• **Task**
Show, from the records below, all lines that contain the word "Kriterien".

• **Available records**

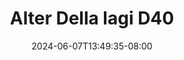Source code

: --- 
title: "Alter Della lagi D40"
description: "  bokep Alter Della lagi D40 tiktok    "
date: 2024-06-07T13:49:35-08:00
file_code: "lm9ntlv1amov"
draft: false
cover: "wrpqcpe3fywx6s8k.jpg"
tags: ["Alter", "Della", "lagi", "bokep-indo", "bokep-viral", "bokep-ig"]
length: 140
fld_id: "1483233"
foldername: "Alter Della lagi"
categories: ["Alter Della lagi"]
views: 0
---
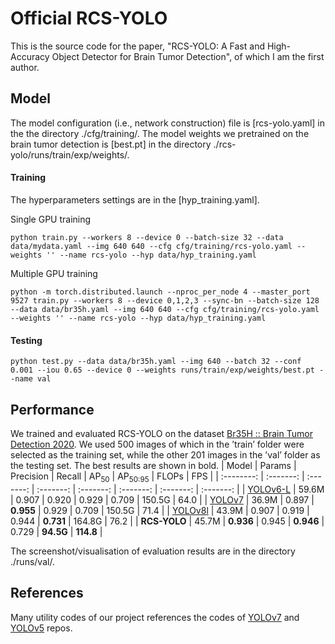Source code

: # Official RCS-YOLO
This is the source code for the paper, "RCS-YOLO: A Fast and High-Accuracy Object Detector for Brain Tumor Detection", of which I am the first author.

## Model
The model configuration (i.e., network construction) file is [rcs-yolo.yaml] in the the directory ./cfg/training/. The model weights we pretrained on the brain tumor detection is [best.pt] in the directory ./rcs-yolo/runs/train/exp/weights/.

#### Training

The hyperparameters settings are in the [hyp_training.yaml].

Single GPU training
```
python train.py --workers 8 --device 0 --batch-size 32 --data data/mydata.yaml --img 640 640 --cfg cfg/training/rcs-yolo.yaml --weights '' --name rcs-yolo --hyp data/hyp_training.yaml
```

Multiple GPU training
```
python -m torch.distributed.launch --nproc_per_node 4 --master_port 9527 train.py --workers 8 --device 0,1,2,3 --sync-bn --batch-size 128 --data data/br35h.yaml --img 640 640 --cfg cfg/training/rcs-yolo.yaml --weights '' --name rcs-yolo --hyp data/hyp_training.yaml
```

#### Testing
```
python test.py --data data/br35h.yaml --img 640 --batch 32 --conf 0.001 --iou 0.65 --device 0 --weights runs/train/exp/weights/best.pt --name val
```

## Performance
We trained and evaluated RCS-YOLO on the dataset [Br35H :: Brain Tumor Detection 2020](https://www.kaggle.com/datasets/ahmedhamada0/brain-tumor-detection). We used 500 images of which in the ’train’ folder were selected as the training set, while the other 201 images in the ’val’ folder as the testing set. The best results are shown in bold.
| Model | Params | Precision | Recall | AP<sub>50</sub> | AP<sub>50:95</sub> | FLOPs | FPS |
| :--------: | :-------: | :-------: | :-------: | :-------: | :-------: | :-------: | :-------: |
| [YOLOv6-L](https://github.com/meituan/YOLOv6) | 59.6M | 0.907 | 0.920 | 0.929 | 0.709 | 150.5G | 64.0 |
| [YOLOv7](https://github.com/WongKinYiu/yolov7) | 36.9M | 0.897 | **0.955** | 0.929 | 0.709 | 150.5G | 71.4 |
| [YOLOv8l](https://github.com/ultralytics/ultralytics) | 43.9M | 0.907 | 0.919 | 0.944 | **0.731** | 164.8G | 76.2 |
| **RCS-YOLO** | 45.7M | **0.936** | 0.945 | **0.946** | 0.729 | **94.5G** | **114.8** |

The screenshot/visualisation of evaluation results are in the directory ./runs/val/.

<!---
## Suggested Citation>
Please cite our paper if you use code from this repository:
> Plain Text

*Nature* Style
```
Kang, M., Ting, C.-M., Ting, F. F., and Phan, R. Rcs-yolo: A fast and high-accuracy object detector for brain tumor detection. In , (2023)
```

*IEEE* Style
```
M. Kang, C.-M. Ting, F. F. Ting, and R. Phan, "Rcs-yolo: A fast and high-accuracy object detector for brain tumor detection," in , 2023.
```

> BibTeX Format
```
@inproceedings{kang2023rcsyolo,
  author = "Ming Kang and Chee-Ming Ting and Fung Fung Ting and Raphael Phan",
  title = "RCS-YOLO: A Fast and High-Accuracy Object Detector for Brain Tumor Detection",
  booktitle = " ",
  year = "2023"
}
```
```
@inproceedings{kang2023rcsyolo,
  author = {Ming Kang and Chee-Ming Ting and Fung Fung Ting and Raphael Phan},
  title = {RCS-YOLO: A Fast and High-Accuracy Object Detector for Brain Tumor Detection},
  booktitle = { },
  year = {2023}
}
```

## License
RCS-YOLO is released under the Apache 2.0 license. Please see the [LICENSE](https://github.com/mkang315/rcs-yolo/blob/main/LICENSE) file for more information.
-->
## References
Many utility codes of our project references the codes of [YOLOv7](https://github.com/WongKinYiu/yolov7) and [YOLOv5](https://github.com/ultralytics/yolov5) repos.
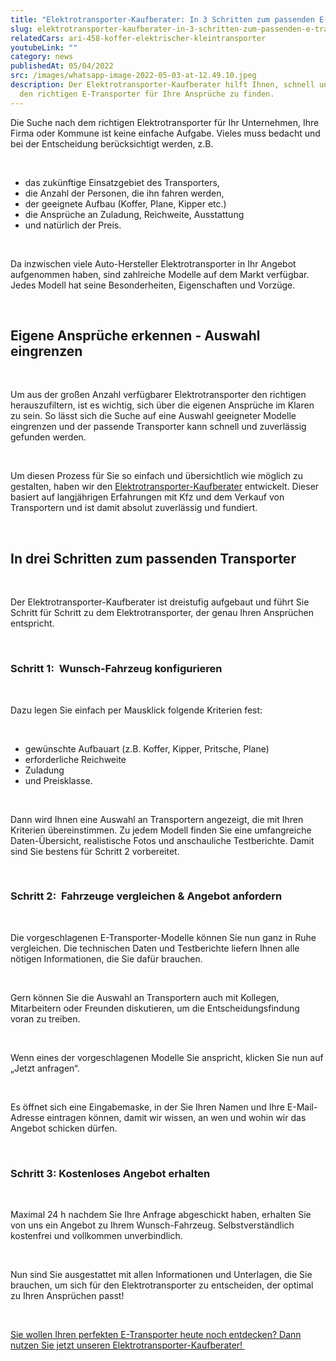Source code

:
 ```yaml
---
title: "Elektrotransporter-Kaufberater: In 3 Schritten zum passenden E-Transporter!"
slug: elektrotransporter-kaufberater-in-3-schritten-zum-passenden-e-transporter
relatedCars: ari-458-koffer-elektrischer-kleintransporter
youtubeLink: ""
category: news
publishedAt: 05/04/2022
src: /images/whatsapp-image-2022-05-03-at-12.49.10.jpeg
description: Der Elektrotransporter-Kaufberater hilft Ihnen, schnell und einfach
  den richtigen E-Transporter für Ihre Ansprüche zu finden.
---
```


Die Suche nach dem richtigen Elektrotransporter für Ihr Unternehmen, Ihre Firma oder Kommune ist keine einfache Aufgabe. Vieles muss bedacht und bei der Entscheidung berücksichtigt werden, z.B.

<br />

- das zukünftige Einsatzgebiet des Transporters,
- die Anzahl der Personen, die ihn fahren werden,
- der geeignete Aufbau (Koffer, Plane, Kipper etc.)
- die Ansprüche an Zuladung, Reichweite, Ausstattung
- und natürlich der Preis.

<br />

Da inzwischen viele Auto-Hersteller Elektrotransporter in Ihr Angebot aufgenommen haben, sind zahlreiche Modelle auf dem Markt verfügbar. Jedes Modell hat seine Besonderheiten, Eigenschaften und Vorzüge.

<br />

## Eigene Ansprüche erkennen - Auswahl eingrenzen

<br />

Um aus der großen Anzahl verfügbarer Elektrotransporter den richtigen herauszufiltern, ist es wichtig, sich über die eigenen Ansprüche im Klaren zu sein. So lässt sich die Suche auf eine Auswahl geeigneter Modelle eingrenzen und der passende Transporter kann schnell und zuverlässig gefunden werden.

<br />

Um diesen Prozess für Sie so einfach und übersichtlich wie möglich zu gestalten, haben wir den [Elektrotransporter-Kaufberater](https://preview-elektrotransporter-vergleich.vercel.app/caradvisor) entwickelt. Dieser basiert auf langjährigen Erfahrungen mit Kfz und dem Verkauf von Transportern und ist damit absolut zuverlässig und fundiert.

<br />

## In drei Schritten zum passenden Transporter

<br />

Der Elektrotransporter-Kaufberater ist dreistufig aufgebaut und führt Sie Schritt für Schritt zu dem Elektrotransporter, der genau Ihren Ansprüchen entspricht.

<br />

### Schritt 1:  Wunsch-Fahrzeug konfigurieren

<br />

Dazu legen Sie einfach per Mausklick folgende Kriterien fest:

<br />

- gewünschte Aufbauart (z.B. Koffer, Kipper, Pritsche, Plane)
- erforderliche Reichweite
- Zuladung
- und Preisklasse.

<br />

Dann wird Ihnen eine Auswahl an Transportern angezeigt, die mit Ihren Kriterien übereinstimmen. Zu jedem Modell finden Sie eine umfangreiche Daten-Übersicht, realistische Fotos und anschauliche Testberichte. Damit sind Sie bestens für Schritt 2 vorbereitet.

<br />

### Schritt 2:  Fahrzeuge vergleichen & Angebot anfordern

<br />

Die vorgeschlagenen E-Transporter-Modelle können Sie nun ganz in Ruhe vergleichen. Die technischen Daten und Testberichte liefern Ihnen alle nötigen Informationen, die Sie dafür brauchen.

<br />

Gern können Sie die Auswahl an Transportern auch mit Kollegen, Mitarbeitern oder Freunden diskutieren, um die Entscheidungsfindung voran zu treiben.

<br >

Wenn eines der vorgeschlagenen Modelle Sie anspricht, klicken Sie nun auf „Jetzt anfragen“.

<br />

Es öffnet sich eine Eingabemaske, in der Sie Ihren Namen und Ihre E-Mail-Adresse eintragen können, damit wir wissen, an wen und wohin wir das Angebot schicken dürfen.

<br />

### Schritt 3: Kostenloses Angebot erhalten

<br />

Maximal 24 h nachdem Sie Ihre Anfrage abgeschickt haben, erhalten Sie von uns ein Angebot zu Ihrem Wunsch-Fahrzeug. Selbstverständlich kostenfrei und vollkommen unverbindlich.

<br />

Nun sind Sie ausgestattet mit allen Informationen und Unterlagen, die Sie brauchen, um sich für den Elektrotransporter zu entscheiden, der optimal zu Ihren Ansprüchen passt!

<br />

[Sie wollen Ihren perfekten E-Transporter heute noch entdecken? Dann nutzen Sie jetzt unseren Elektrotransporter-Kaufberater! ](https://preview-elektrotransporter-vergleich.vercel.app/caradvisor)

• **Answer to the problem**
Dazu legen Sie einfach per Mausklick folgende Kriterien fest:
Dann wird Ihnen eine Auswahl an Transportern angezeigt, die mit Ihren Kriterien übereinstimmen. Zu jedem Modell finden Sie eine umfangreiche Daten-Übersicht, realistische Fotos und anschauliche Testberichte. Damit sind Sie bestens für Schritt 2 vorbereitet.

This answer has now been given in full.